The Glasscock family had re-acquired the property from Colonel Robert Carter after he showed compassion on the family by returning the property to the original owners after Thomas Glasscock's estate (Indian Banks) was confiscated because of Glasscock being indicted and outlawed for The murder of William Forrester in 1727." 
"Judge Sammy Peachey wrestled with this dilemma he faced. He knew the Glascock family well. Thomas Glascock was married to Sarah Stone, who gave him six children, three of them now being adults. All appearances showed this was a successful happy family of Richmond County. Thomas not only was a planter with a large plantation and many slaves, but he also was a surveyor of roads.
This is the last person in the worldSammy would ever expect of commiting such a horrendous crime. It just didn't make sense to him. Not only were Thomas and Sarah good people, but their children seem to follow their example. Although Sammy struggled with why it all happened, he couldn't overlook the fact that Thomas never returned to stand trial. Whether he died on his escape route or he just stayed away because of shame and remorse, he never was to be seen again.
When it came time for the trial, the prosecutor called upon two of the sons of Thomas Glascock to testify. John, the oldest, and his brother, Thomas, swore that they had observed their brother, Gregory, help their father load the boat and leave together. Sammy Peachey charged 23-year old Gregory Glascock as an accessory to murder. However, since his father wasn't there for his conviction, he was released.

__Required tasks__.
#1 Please print the part of the passage on the 1727 murder case starting with "When it came" and going on through "he was released.".
#2 Which sons of Thomas Glascock does the passage on the 1727 murder case name?
#3 Answer these from the passage on the 1727 murder case:
(a) Whose murder was Thomas Glasscock indicted for?
(b) Besides being a planter, what other work did Thomas Glascock do?
(c) How old was Gregory Glascock when he was charged?

__Data section__.
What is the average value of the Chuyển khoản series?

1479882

__Answers__.
#1
When it came time for the trial, the prosecutor called upon two of the sons of Thomas Glascock to testify. John, the oldest, and his brother, Thomas, swore that they had observed their brother, Gregory, help their father load the boat and leave together. Sammy Peachey charged 23-year old Gregory Glascock as an accessory to murder. However, since his father wasn't there for his conviction, he was released.

#2 John, Thomas, Gregory

#3
(a) William Forrester's
(b) He was a surveyor of roads.
(c) 23